"It is impossible [that] we should lose the thing we were wrought for, because it is God that wrought it for us. It is not the designment of an idol; that is, of some ignorant, rash, fallible, or mutable agent, such a one as may possibly be surprised by unlooked-for accidents, circumvented by a sublimer understanding, overborne by a power above him, or recede from his purpose through levity and fickleness of his nature, etc. But it is God who is 'wise in heart and mighty in strength,' Job 9:4. It is He from whom all things that are have their being and are perfectly under His rule and obeisance. He had eternity before Him, to lay His design surely; and, accordingly, 'He declared the end from the beginning.' It is, therefore, as impossible for Him either to do or to neglect to do, or to suffer to be done, anything whereby His purpose might suffer disappointment, as it is impossible that God should lie. He would never have set up those ends as the sum and substance of His design, if He had not determined to see them made good." -Puritan Elisha Coles, "A Practical Discourse of God's Sovereignty
Part of the Creator/creature distinction is that the Creator is omniscient, omnipotent, and eternal, while the creature has all but three of those attributes. A creaturely awareness is conscious of our inability to plan for all contingencies, at all times, as may disrupt our best-laid plans. For example, the farmer cannot know of the coming hurricane that wipes out his crop. In contrast, the triune God of the Bible has infinite awareness across all time, all space, and under all contingencies, such that His plans are infallibly achieved. As in the verse that Coles quotes, "I am God, and there is none like Me, declaring the end from the beginning and from ancient times things not yet done, saying, 'My counsel shall stand, and I will accomplish My purpose'" (Isaiah 46:10). It would be comical hubris for any human to make such an assertion.

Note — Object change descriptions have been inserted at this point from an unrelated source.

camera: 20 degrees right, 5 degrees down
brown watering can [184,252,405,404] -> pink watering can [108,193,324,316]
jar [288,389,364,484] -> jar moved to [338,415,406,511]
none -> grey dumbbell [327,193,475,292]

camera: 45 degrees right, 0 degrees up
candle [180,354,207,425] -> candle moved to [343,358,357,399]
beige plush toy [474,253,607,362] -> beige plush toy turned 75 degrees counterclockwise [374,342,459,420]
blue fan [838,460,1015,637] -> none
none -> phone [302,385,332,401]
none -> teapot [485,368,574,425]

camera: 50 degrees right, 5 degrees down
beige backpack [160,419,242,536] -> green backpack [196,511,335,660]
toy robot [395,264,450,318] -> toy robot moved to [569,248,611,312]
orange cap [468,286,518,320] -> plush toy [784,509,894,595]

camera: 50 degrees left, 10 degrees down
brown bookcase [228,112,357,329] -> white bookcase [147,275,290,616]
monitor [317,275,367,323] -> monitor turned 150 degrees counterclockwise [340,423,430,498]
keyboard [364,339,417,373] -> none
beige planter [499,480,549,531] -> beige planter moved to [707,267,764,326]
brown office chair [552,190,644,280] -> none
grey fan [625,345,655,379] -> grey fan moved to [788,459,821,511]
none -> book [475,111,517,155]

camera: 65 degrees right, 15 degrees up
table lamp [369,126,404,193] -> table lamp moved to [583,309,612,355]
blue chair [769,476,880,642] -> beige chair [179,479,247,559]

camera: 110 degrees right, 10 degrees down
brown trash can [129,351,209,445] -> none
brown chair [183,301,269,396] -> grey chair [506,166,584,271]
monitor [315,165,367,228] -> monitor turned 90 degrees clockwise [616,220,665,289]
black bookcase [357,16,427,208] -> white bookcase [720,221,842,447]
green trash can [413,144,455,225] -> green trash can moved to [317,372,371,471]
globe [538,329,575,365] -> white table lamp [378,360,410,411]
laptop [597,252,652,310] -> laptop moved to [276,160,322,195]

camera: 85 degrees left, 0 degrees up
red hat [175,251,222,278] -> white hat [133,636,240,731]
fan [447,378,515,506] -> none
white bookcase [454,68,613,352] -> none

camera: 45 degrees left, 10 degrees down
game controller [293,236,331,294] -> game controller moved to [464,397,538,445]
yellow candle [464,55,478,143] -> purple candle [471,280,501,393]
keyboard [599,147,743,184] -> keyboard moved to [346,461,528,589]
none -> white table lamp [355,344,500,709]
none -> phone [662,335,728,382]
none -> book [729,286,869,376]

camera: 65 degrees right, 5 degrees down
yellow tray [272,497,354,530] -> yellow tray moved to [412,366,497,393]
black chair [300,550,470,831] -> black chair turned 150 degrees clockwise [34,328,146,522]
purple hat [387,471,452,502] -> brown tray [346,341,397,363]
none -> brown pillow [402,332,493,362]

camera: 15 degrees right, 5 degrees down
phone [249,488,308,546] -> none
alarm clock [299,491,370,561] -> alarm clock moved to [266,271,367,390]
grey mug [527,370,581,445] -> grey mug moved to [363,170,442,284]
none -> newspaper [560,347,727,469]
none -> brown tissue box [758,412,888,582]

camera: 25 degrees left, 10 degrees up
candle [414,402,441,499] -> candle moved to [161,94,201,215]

However, it is also unforgiveable hubris to assert such infallibility for any man's ability to keep himself in a state of grace. Yet that is what the Arminian does, when he claims that no man can keep himself saved, and, therefore, he should never be assured of his hold on eternal life. If the fundamental assumption of the Arminian, that it is the will of the man that should thus preserve him, then it would be true that no man could ever know an assurance of salvation in this life.
But this is exactly what perseverance is not. It does not, has never, and never shall, depend on the will and power of the creature to maintain his state of grace. It is the work of God alone, He whose irrepeatable attributes of deity guarantee that any man, truly saved, can never fully and finally lose his salvation. Thus, his assurance is sound, not because of any ability of his own, but because of the infallible character of the God who saved him to begin with.